Rovelli’s view is that there is no contradiction between a vision of the universe that makes human life seem small and irrelevant, and our everyday sorrows and joys. Or indeed between “cold science” and our inner, spiritual lives. “We are part of nature, and so joy and sorrow are aspects of nature itself – nature is much richer than just sets of atoms,” he tells me. There’s a moment in Seven Lessons when he compares physics and poetry: both try to describe the unseen. It might be added that physics, when departing from its native language of mathematical equations, relies strongly on metaphor and analogy. Rovelli has a gift for memorable comparisons. He tells us, for example, when explaining that the smooth “flow” of time is an illusion, that “The events of the world do not form an orderly queue like the English, they crowd around chaotically like the Italians.” The concept of time, he says, “has lost layers one after another, piece by piece”. We are left with “an empty windswept landscape almost devoid of all trace of temporality … a world stripped to its essence, glittering with an arid and troubling beauty”.

More than anything else I’ve ever read, Rovelli reminds me of Lucretius, the first-century BCE Roman author of the epic-length poem, On the Nature of Things. Perhaps not so odd, since Rovelli is a fan. Lucretius correctly hypothesised the existence of atoms, a theory that would remain unproven until Einstein demonstrated it in 1905, and even as late as the 1890s was being written off as absurd.
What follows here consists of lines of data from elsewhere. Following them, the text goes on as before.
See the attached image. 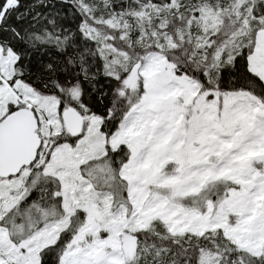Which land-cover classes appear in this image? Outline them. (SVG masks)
<instances>
[{"label":"snow or ice","instance_id":"6c2138e0","mask_svg":"<svg viewBox=\"0 0 264 264\" xmlns=\"http://www.w3.org/2000/svg\"><path fill=\"white\" fill-rule=\"evenodd\" d=\"M0 264H264V0H0Z\"/></svg>","mask_w":264,"mask_h":264}]
</instances>
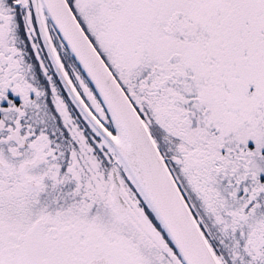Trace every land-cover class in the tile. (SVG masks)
<instances>
[{
	"label": "snow or ice",
	"instance_id": "snow-or-ice-1",
	"mask_svg": "<svg viewBox=\"0 0 264 264\" xmlns=\"http://www.w3.org/2000/svg\"><path fill=\"white\" fill-rule=\"evenodd\" d=\"M0 264H264V0H0Z\"/></svg>",
	"mask_w": 264,
	"mask_h": 264
}]
</instances>
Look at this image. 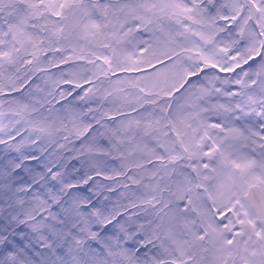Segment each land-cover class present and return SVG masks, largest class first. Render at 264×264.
<instances>
[{"label": "snow or ice", "instance_id": "obj_1", "mask_svg": "<svg viewBox=\"0 0 264 264\" xmlns=\"http://www.w3.org/2000/svg\"><path fill=\"white\" fill-rule=\"evenodd\" d=\"M0 264H264V0H0Z\"/></svg>", "mask_w": 264, "mask_h": 264}]
</instances>
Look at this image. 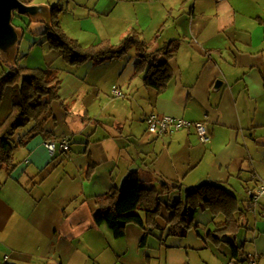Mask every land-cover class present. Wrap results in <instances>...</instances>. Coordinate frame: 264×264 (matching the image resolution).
<instances>
[{"label": "crops", "instance_id": "crops-1", "mask_svg": "<svg viewBox=\"0 0 264 264\" xmlns=\"http://www.w3.org/2000/svg\"><path fill=\"white\" fill-rule=\"evenodd\" d=\"M67 5L92 23L96 40L99 35L119 44L136 31L149 53L179 41L173 77L157 95L145 87L143 75L135 76L136 55L74 67L58 62L61 54L42 44L47 53L42 69L62 82L61 101L53 103L45 129L57 139L68 137L70 151L51 154L36 137L15 149L13 168H0V264H227L249 254L261 255L258 264H264V195L253 206L247 194L264 185V0H70ZM50 10L36 17L15 14L20 39L10 56L0 51V77L8 74L2 63L9 73L21 66L23 39L33 46L43 42L46 29L35 34L31 28L35 22L47 25ZM101 19L105 24L97 32ZM114 86L124 93L117 102ZM11 111L9 86L0 125ZM151 113L206 122L210 139L201 142L194 127L155 138L145 121ZM132 171L146 189L175 188L161 195L160 228L151 231L144 247L140 227L129 225L125 237L116 239L94 221L97 197ZM203 184L218 185L236 198L238 233L213 241L210 233L225 221L219 215L214 229L168 236L167 208Z\"/></svg>", "mask_w": 264, "mask_h": 264}, {"label": "trees", "instance_id": "trees-1", "mask_svg": "<svg viewBox=\"0 0 264 264\" xmlns=\"http://www.w3.org/2000/svg\"><path fill=\"white\" fill-rule=\"evenodd\" d=\"M21 1L26 5L33 3V0ZM62 13L63 9L58 6L52 7L49 12L47 28L41 35L44 39L43 45L48 50L59 52L74 67L87 62L102 64L110 60H120L135 50L138 58L135 76L143 75L145 87L154 89L157 95L166 91L173 77L171 61L178 53L179 41H171L157 52L149 53L147 43L134 31L119 45L105 40L85 48L63 31ZM18 18L19 16H14L15 27L14 22ZM24 31L25 29L22 32ZM61 83L58 76H52L46 69L19 65L0 77V104L6 89L12 87V111L0 125V168H13L15 149L25 148L36 137H42L44 141L58 140L45 129V125L53 118V103L61 101ZM23 130L26 131L15 141L17 133ZM173 189L175 188L164 187L162 192L146 189L141 185L138 173L132 171L120 186L113 185L106 194L97 197L99 211L94 221L98 226H107L116 239L125 237L129 225L140 227L145 232L141 242V247H144L146 237L151 231L160 228L158 219L163 207L161 195L168 194ZM185 194L186 200L177 201L167 208L171 212L166 227L168 236L185 237L193 228H197L195 215L200 209L225 217L218 230L210 233L209 237L213 241L220 239V236L238 233L241 228L237 218L239 206L233 195L214 184L189 188ZM231 248L239 250L234 245ZM243 262L244 260L239 261Z\"/></svg>", "mask_w": 264, "mask_h": 264}, {"label": "rangeland", "instance_id": "rangeland-1", "mask_svg": "<svg viewBox=\"0 0 264 264\" xmlns=\"http://www.w3.org/2000/svg\"><path fill=\"white\" fill-rule=\"evenodd\" d=\"M81 1V0H78ZM33 3L35 5H40L42 8L46 9V10H50L51 7L54 6H58L60 8L63 9L64 13L63 16H61V26L63 31L65 32V34L67 36H69L70 38L79 41V39H82L83 41L89 43L88 45H85V48L91 47L92 45L99 43L101 41H105L108 39H101L99 38V35L97 37V40L94 36V34H92L91 32L93 31V26L92 23L90 21H86V20H81L80 16L78 15V11H74L72 9V7H69L67 5L66 1L63 0H33ZM78 10V9H77ZM104 19H101V22L96 26L97 32L100 31L102 29V25H104L105 23L103 22ZM263 25H264V20L260 21ZM48 25V24H47ZM47 25L41 23H33L32 24V32H34L35 34L38 32H43L46 28ZM83 25V29L84 32L81 31V26ZM134 32V31H132ZM74 36H77L76 38ZM110 41V40H109ZM113 45H119V44H115L112 41H110ZM43 42H40V45L37 46H33L32 42H29L26 38L23 39L21 45H20V56H22V60L21 62V66L23 67H29V68H45L44 64H45V56H47L46 54V49L45 47L42 46ZM6 57L10 56L9 53H5L4 54ZM136 55L135 50H132L129 52V54L126 56L127 58L129 57H133ZM65 61L63 58H59L58 62H62ZM66 62V61H65ZM67 63V62H66ZM3 68H5L7 70V73H9L8 71V67L7 65H5L4 63H2ZM47 64V63H46ZM68 64V63H67ZM119 99H115L114 101H118ZM20 135V132L17 133V135L15 136L14 140H17L18 136ZM238 199L240 200L241 197L237 196ZM184 200H186V196L183 198ZM240 203V201H239ZM217 216L214 215V213L210 210L208 211H203L202 209H200L197 214L195 215V226H198L197 228H193L192 229V233H194L195 231H203L205 227L210 226L211 229H214L216 226L214 224V222L219 221V219H217ZM212 221V222H211ZM197 229V230H196Z\"/></svg>", "mask_w": 264, "mask_h": 264}, {"label": "built area", "instance_id": "built-area-1", "mask_svg": "<svg viewBox=\"0 0 264 264\" xmlns=\"http://www.w3.org/2000/svg\"><path fill=\"white\" fill-rule=\"evenodd\" d=\"M67 3L70 0H63ZM113 97L120 99L124 97L123 91L114 86L112 88ZM147 131L149 134L155 138L164 137L176 132H179L190 127H194L196 133L201 140V142H208L209 130L206 122H190L183 118H176L168 115H162L158 113H151L146 118ZM44 147L51 153L55 154L58 149L63 153H68L70 151V140L68 137L63 136L58 140H48L44 142ZM248 197L250 198L252 205L256 206L260 201L261 197L264 195V185L251 188L247 190ZM261 255L259 254H249L243 263L239 261L232 260L227 264H258Z\"/></svg>", "mask_w": 264, "mask_h": 264}, {"label": "water", "instance_id": "water-1", "mask_svg": "<svg viewBox=\"0 0 264 264\" xmlns=\"http://www.w3.org/2000/svg\"><path fill=\"white\" fill-rule=\"evenodd\" d=\"M44 8L26 5L21 0H0V51L8 53L19 42V33L13 24L15 14L36 17Z\"/></svg>", "mask_w": 264, "mask_h": 264}]
</instances>
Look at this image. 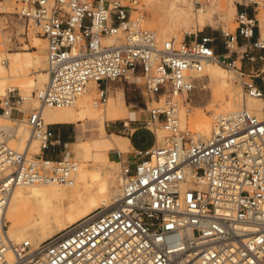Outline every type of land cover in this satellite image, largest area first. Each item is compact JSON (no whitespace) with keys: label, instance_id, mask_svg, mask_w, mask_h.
<instances>
[{"label":"built area","instance_id":"obj_1","mask_svg":"<svg viewBox=\"0 0 264 264\" xmlns=\"http://www.w3.org/2000/svg\"><path fill=\"white\" fill-rule=\"evenodd\" d=\"M178 1L198 14L214 0ZM17 3L13 15L26 36L46 43L48 80L37 109H24L15 90L0 98V116L9 120L0 123V264H264V118L247 109L215 115L206 140L182 130L179 118V100L196 95L206 63L235 71L245 97L264 99V55L236 49L241 39L244 49L264 51L257 18L264 0H235L236 33L225 35L221 53L217 39L199 33L159 43L143 27L139 0ZM239 60L261 68L245 74ZM132 79L155 103L145 101L139 122L153 135L160 128L164 143L139 152L134 168L122 163L121 196L110 206L36 246L14 243L4 211L15 187L67 182L75 169L72 160L47 156L53 131L41 107L75 106L92 86L100 106L110 83Z\"/></svg>","mask_w":264,"mask_h":264},{"label":"bare ground","instance_id":"obj_2","mask_svg":"<svg viewBox=\"0 0 264 264\" xmlns=\"http://www.w3.org/2000/svg\"><path fill=\"white\" fill-rule=\"evenodd\" d=\"M166 1L169 17H179L187 22L193 21L197 29L207 24H217L215 13L226 9V5L219 0H214L205 11L191 16L190 7L178 0ZM231 7L234 9L235 2ZM0 13L13 15L15 12L0 11ZM257 18L261 27V37L264 39V12H259ZM192 32L194 31H187V34H193ZM175 36L176 33L174 32L170 35L166 33L163 38L174 39ZM33 42V51L24 47L22 51L11 53L3 50L4 54H0V98L6 97L9 91H18L24 99L22 103L24 109L40 107L37 97L33 93L38 86H40L39 92L48 80L46 55L36 51V49L44 48L42 43L45 41L43 38L35 36ZM205 74L215 88L213 99L204 106L195 108L193 115L188 114L184 107L180 108L179 118L182 130L199 138L208 139L213 129L212 119L210 121L208 116L210 109L219 111L213 113L211 118L218 114H228L242 109L251 111L261 119L264 118V99L245 97L242 88L234 85L233 76L228 69L217 62L206 63L204 66ZM89 92L72 107H41V115L47 125L44 111L49 109H55L50 118L54 122H80L89 119L96 120L99 124L96 133L94 132L92 137L88 139V145L78 144L71 150L75 169L69 181L19 185L12 191L4 211V222L6 226L7 223H10L8 235L14 243L28 241L36 246L86 218L98 208L110 206L121 196L122 183H119L122 182L119 171L121 162L119 159L110 160L109 153L129 152L133 146L130 138L116 134L108 136L105 131V121L124 119L128 116L133 117V113L123 100H119L112 111L110 109L113 108V104L108 108L105 107V109L100 108L95 104L96 98L91 104ZM97 93L96 87V95ZM108 96L109 88L101 107L107 106ZM29 101H33V108L29 106ZM216 101H218L217 104L214 103ZM4 119L0 116V122ZM5 120L9 122L8 119ZM186 123L191 125L193 130L188 129ZM146 130L150 132L148 129ZM156 131L162 140L163 131L160 128H157ZM136 132L133 130L131 133L135 134ZM161 132L162 134H160ZM28 137L29 130L27 128L21 129L16 146L20 149L23 148ZM154 143L156 142L153 141ZM36 144V142H32L30 145V152L33 155L40 153L38 144V149H34Z\"/></svg>","mask_w":264,"mask_h":264},{"label":"rangeland","instance_id":"obj_3","mask_svg":"<svg viewBox=\"0 0 264 264\" xmlns=\"http://www.w3.org/2000/svg\"><path fill=\"white\" fill-rule=\"evenodd\" d=\"M219 1L223 3L224 5H226V9L224 11H219L215 13V20H216L215 22L217 24L215 25L207 24L204 27L203 26L199 27V29H197L194 26L193 21L187 22V21L181 20V18L179 17L177 18L169 17L168 9H167L168 3L166 0H151V1L139 0V10L143 14V21H142L143 27L146 28L147 30L155 32L159 43H163L167 41V39L168 40L172 39L177 44H179L182 42V40L184 41V39L186 38L187 31H194L192 33L193 34L199 33V37L207 36V35L214 37L215 39H217V42L219 44L218 48H222L223 41L225 40V35L226 36L235 35L237 23L235 20L236 9L235 7L234 9L231 7L234 4L235 0H219ZM17 9H18L17 0H0V11L16 12ZM261 11L264 12L263 9L260 10V13ZM191 14H192L191 16H195L193 11L191 12ZM13 16L14 15H11L8 13H0V54L1 55L4 54L3 50H7L8 52L12 53V52L22 51L24 47L29 49L30 51H33L34 50L32 48L34 46L33 38L35 36L40 37L33 33H30L29 36L27 37L25 34V28H24L22 21L18 20L15 16L14 17ZM223 30L225 34H223ZM173 32L176 33V36L174 39L173 38H163V35H165L166 33L167 35H170ZM10 39H12V41H10ZM42 46H44V48L36 49V51L45 56L46 55L45 53L46 44L43 42ZM241 47L242 46L240 45L239 47H236L240 55H242L246 50L248 51V53H253V55H255V53L257 52V50L254 48L240 49ZM240 65L241 64L238 63L239 67ZM224 68L228 69L230 73L232 74L234 85L239 88H242L241 81L238 79L235 71L227 67H224ZM200 84H201L200 86L202 90H200L201 89L200 88L197 91L196 95L191 99V101L190 100L186 101L184 99L179 100V107L180 108L184 107L188 114L193 115L195 108L204 106L205 104L209 103L213 99V91H215V88L211 85L209 77L206 76V74L203 75V78ZM139 85L140 83L138 79L137 80L132 79L130 82L118 81V82L110 83L109 84V88H110L109 95L114 94L117 91L119 92V90H122V92L125 95V100H126L127 105L132 106L133 110L141 111L142 116L145 118V115H146V107L144 104L145 101L148 103L149 107L154 106L155 103H149L147 97L145 95L143 96V94L141 93L142 89L139 88ZM39 88L40 86H38V88L34 91L33 93L34 95H36ZM91 91L89 92V94L91 95L90 98L92 100L90 103L93 104L92 103L93 100L97 98L96 87L92 86ZM16 93H18V91H16ZM111 97H114V95L113 96L111 95ZM108 103H107V106L105 105L101 107L100 105L99 107L103 109H105V107L108 108V106L112 105V102L108 101ZM214 103L217 104L218 101ZM29 106L30 107L33 106V101H29ZM53 110L55 111V109H49L48 112H53ZM56 110H59V109H56ZM217 112L219 111H215L214 109L208 110V116H209L210 121L212 119L211 116L213 115V113H217ZM12 115L13 117H18V114L16 112H14ZM119 122L121 121L107 122L106 131L111 133L113 123L118 124ZM0 123L8 124L9 122L4 119ZM82 123L84 125L83 127L87 128L85 130L82 129V131H84V134H82L83 139L89 138L94 132L96 133L98 124H99L96 120L94 121V120L85 119L84 121H82ZM136 126L140 128L148 129L151 132L150 128H146L145 125L141 123H139ZM190 126L188 123H186V127L190 130H193L191 128L192 126L191 127ZM66 127L69 131L72 132V137L77 140L81 132L80 131L81 128L75 125H68ZM119 130H122V129L120 128ZM114 133H111V134L107 133V135L109 136ZM127 133L129 132L125 131L124 133L121 132L117 134L123 135V137L124 136L129 137ZM151 133L142 132L137 135V139L143 143L147 141L150 142L151 140H153L154 142H156L154 143V145L156 144L160 145L164 142V138H165L164 133H163L164 137L162 139L163 142L161 138L158 137L159 134L157 133L156 130H154V135ZM160 134H162V132ZM159 140H161L160 143H159ZM88 144H89V141L87 140L82 143V146H86ZM152 148H154V146ZM34 149H38L37 144L36 146L34 145ZM132 149L134 148L132 147ZM70 150H71V144H65L61 147H56L54 151H47L46 154L49 157L54 156V158H58V159H68V160L73 159L74 160V157ZM123 153H126V152H123ZM109 156H110L109 157L110 160L112 161L115 160V158L113 157V152H110ZM122 165L119 169L121 177H122V174H121ZM119 183H122V182H119ZM7 227L8 229L10 228V223H7Z\"/></svg>","mask_w":264,"mask_h":264},{"label":"crops","instance_id":"obj_4","mask_svg":"<svg viewBox=\"0 0 264 264\" xmlns=\"http://www.w3.org/2000/svg\"><path fill=\"white\" fill-rule=\"evenodd\" d=\"M239 45L240 46L241 45L244 46L245 43L241 39H239ZM241 49H244V48L242 47ZM217 51L219 53H221L222 52V49L221 48H218ZM260 54H263L264 55V51H257L255 53V55H260ZM232 58L234 59L235 56L233 55ZM238 63L241 64V67H242L243 71L245 72V74H249L251 71L261 68V62H259V61H257L256 63H251V62H249L247 60H239L237 62V65H238ZM111 95L112 96L114 95V97H111ZM111 95L108 96V101H111L112 104H113L112 105L113 108L110 109L111 111L114 109L115 106H117L119 100H123L125 102L126 106L128 108H130V110L132 111L131 113H133V117L128 116L127 118H124V119H115V120H106L105 121V131H106V123L107 122L121 121L118 124L113 123L111 133H114L115 132L114 134L119 135V136H123V135H120V134H117V133H121V132L124 133L125 131L129 132V133H127V135L129 136L127 138H130L131 143H132V146L134 148V149H132V152L131 151L126 152V153H116V152H113V157L115 158V160H118V159L120 160L121 159L120 160L121 165H122V163L123 164H128L132 168H134V165L136 163H138L139 160H140V158L137 156V154L139 152L150 151L151 148L153 146H155L153 144V140H151L150 142L143 143V142H140L137 139V135L140 134V133H142V132L150 133L146 129L140 128V127L136 126V125H138L140 123L139 121L144 120V119L147 118L148 112L146 110V115H145V118H144L142 116V114H141V111H139V110H133L132 106H128L127 103H126V100H125V95L122 92V90H119V92L117 91V92H115L114 94H111ZM52 113L53 112H48V110H45L44 111L45 119H46L48 125H52V131H53V139H52L53 146L50 148L49 151H54V149L56 147H61V146L65 145V144H71V150H72L74 146H77L78 144H82L84 141H87L88 139H90L92 137V135H91L89 138H86V139H83L82 138V134H84V131H82V129L83 130L87 129V128H84L83 127L84 125H83L82 121H80V122H65V121H62V122H54V121L50 120V118L52 116ZM124 124L127 125V129H125ZM68 125H75V126H78V127L81 128V130H80L81 132H80L77 140L72 137V132L67 129L66 126H68ZM120 128L122 130H119ZM131 130L132 131L133 130L134 131L136 130L137 131L136 132L137 134L136 133L135 134L134 133L132 134L131 133L132 132ZM107 133L108 134H111L109 132H107ZM118 155H119V158H118ZM51 158L58 159V158H54V156H52Z\"/></svg>","mask_w":264,"mask_h":264}]
</instances>
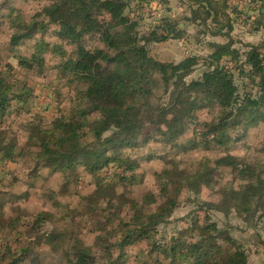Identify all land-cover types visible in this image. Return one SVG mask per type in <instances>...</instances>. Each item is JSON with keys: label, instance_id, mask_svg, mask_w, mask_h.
I'll return each mask as SVG.
<instances>
[{"label": "trees", "instance_id": "trees-1", "mask_svg": "<svg viewBox=\"0 0 264 264\" xmlns=\"http://www.w3.org/2000/svg\"><path fill=\"white\" fill-rule=\"evenodd\" d=\"M37 1L45 4L30 20L15 8L9 7L6 13L14 29L12 45L32 49L29 56H18L19 65L44 70L49 55L62 57L59 71L76 87L72 89L71 114L60 116L53 127L38 129L34 172L50 168L67 173L83 168L95 178L93 192L84 197L85 210L89 215L99 213L102 220L89 231L90 241L75 239L63 255L64 263L248 264L241 245L210 222L213 212L228 215L232 210L246 213L248 220L258 214L264 219V173L245 160L230 154L215 160L204 157L192 172H181L174 162L177 167L157 174L155 191L118 201L114 195L104 194L109 183L136 180L138 164L129 149L155 143L170 146V153L215 150L232 141V132L264 125V42L247 44L248 52L243 55L230 39L225 44L211 43V54L206 57L190 55L179 63L161 62L150 57L149 46L183 40L179 23L165 19L163 29L141 34L136 29L139 23L127 15V0ZM191 1L197 6L191 21H211L219 28L228 18L227 34L232 36L235 25L228 17L227 0ZM259 1L264 5V0ZM225 58L240 64L236 69L246 82L242 93L237 75L223 65ZM199 66L205 69L200 78L189 79ZM12 71L9 67V72L0 73L1 118L7 117L13 103H24L29 92L23 83V90L16 89ZM249 86L254 90H247ZM207 109L211 120L199 121L200 112ZM107 133L110 135L105 136ZM188 133L191 136L182 139ZM16 146L0 130V160L16 162L21 153ZM150 153L157 157L156 151ZM110 166L116 169L113 177L99 175ZM221 169L230 170L234 179L222 184L223 199L207 201L201 207L205 215L202 225L198 220L191 225L199 233L196 240L186 239L189 231L163 232L184 193L198 195L203 187L209 188ZM92 202L96 206L91 207ZM21 219L9 223L16 233L1 242L0 264H38L42 247L64 246V233L52 230H38L35 237L24 240L23 231L17 230ZM53 219L41 212L34 225L42 227ZM133 249H138L135 254Z\"/></svg>", "mask_w": 264, "mask_h": 264}, {"label": "rangeland", "instance_id": "rangeland-1", "mask_svg": "<svg viewBox=\"0 0 264 264\" xmlns=\"http://www.w3.org/2000/svg\"><path fill=\"white\" fill-rule=\"evenodd\" d=\"M127 1L130 3L127 15L139 23L136 29L141 34H149L159 27L163 29L165 19L179 23L184 29L183 40L171 39L149 46L150 57L161 62L179 63L190 55L203 58L211 54V43L225 44L230 39L235 41V48L241 49L243 55L248 52L247 44L259 45L264 42V18L261 16L264 5L259 0H227L228 17L235 25L232 36L227 34L228 18L223 19V24L219 28L214 27L211 21L207 23L202 19L191 21L197 9L194 1ZM44 4L37 0H0V73L9 72L11 67L13 69L11 80L16 82V89L23 90V84L29 89L24 96V103L19 105L13 103L7 117H0V130L8 134V139L17 145V153L21 152L16 162L0 160V249L1 244L11 240L16 233V230L12 231L9 223L15 218H22L17 230L23 231L24 240L33 235L35 237L38 230L64 233L66 238L64 246L42 247L39 251L38 264H65L63 255L71 249L75 239L80 237L90 241L89 231L97 228V223L102 220L99 213L89 215L85 210L84 197L93 192L95 178L83 168L67 173H56L50 168L36 169L37 172H34V159L38 151L35 137L38 135V129L53 127L60 116L71 114V101L74 97L72 89L76 84L71 85L70 80L59 71V66L64 61L62 57L49 55L44 70L28 69L19 65L18 56H29L32 49L20 43L19 46L12 45L14 29L10 25V20L6 18V13L9 12V7L15 8L30 20ZM215 31L220 32L212 35ZM49 39L56 42L53 37ZM67 50L71 52V48L67 47ZM224 61L233 63V67L229 64L227 66L237 75V83L242 93L246 82L241 81L239 77L241 71L236 69L240 64L236 66L235 60L231 58H225ZM204 70V67L199 66L189 79H199ZM247 90L252 91L254 88L249 86ZM198 119L202 122L210 121L209 110L200 112ZM237 131L232 132V141L227 146L215 150L193 149L178 152L172 150L170 153V146L164 147L155 143L147 147L137 146L129 149L127 151L132 155V160L138 164L136 180L134 183H111L112 185L109 183L105 187L104 195L108 197L114 195L117 201L122 197L142 196L156 190L159 185L157 174L164 169H173L177 167L175 163H178L182 168L181 172H192L196 168V163L204 157L215 160L230 154L251 163L264 173V125L253 127L248 132ZM109 135L110 133L105 134ZM190 136L188 133L182 139L186 140ZM151 151H156L157 157L151 154ZM150 154L154 157L149 158ZM115 172L116 169L110 166L99 175L113 177ZM220 172L221 175H216L215 178L213 176L212 186L203 187L198 195L184 193L180 199V207L172 220L162 227L163 232L166 231L169 235L178 231L186 234L189 231L186 239L196 240L199 233L193 231L191 225L193 226L197 220L198 224L202 225L205 215L201 207L207 201L223 199L226 192L221 188L222 184L231 183L234 179L230 170L221 169ZM90 204L94 207L97 203ZM41 212L51 214L54 219L42 227H36L35 216ZM210 222L216 223L222 231H227L237 244L241 245L248 256V264H264V219H259V214L248 220L246 213L239 215L233 210L228 215L213 212ZM224 245L226 246V243ZM137 250L133 249L132 253L135 254ZM139 262L140 260L131 264Z\"/></svg>", "mask_w": 264, "mask_h": 264}, {"label": "built area", "instance_id": "built-area-1", "mask_svg": "<svg viewBox=\"0 0 264 264\" xmlns=\"http://www.w3.org/2000/svg\"><path fill=\"white\" fill-rule=\"evenodd\" d=\"M226 61H224V64L223 65H225L227 68H230L229 66H227V64H229L230 66H232L233 67V63L232 62H226ZM231 69V68H230Z\"/></svg>", "mask_w": 264, "mask_h": 264}, {"label": "crops", "instance_id": "crops-1", "mask_svg": "<svg viewBox=\"0 0 264 264\" xmlns=\"http://www.w3.org/2000/svg\"><path fill=\"white\" fill-rule=\"evenodd\" d=\"M261 13L264 14V9H262Z\"/></svg>", "mask_w": 264, "mask_h": 264}]
</instances>
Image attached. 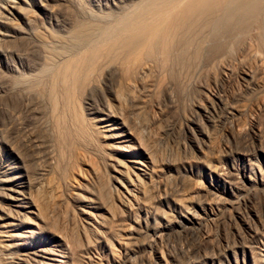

What Rovelli shares with Lucretius is not only a brilliance of language, but also a sense of humankind’s place in nature – at once a part of the fabric of the universe, and in a particular position to marvel at its great beauty. It’s a rationalist view: one that holds that by better understanding the universe, by discarding false beliefs and superstition, one might be able to enjoy a kind of serenity. Though Rovelli the man also acknowledges that the stuff of humanity is love, and fear, and desire, and passion: all made meaningful by our brief lives; our tiny span of allotted time.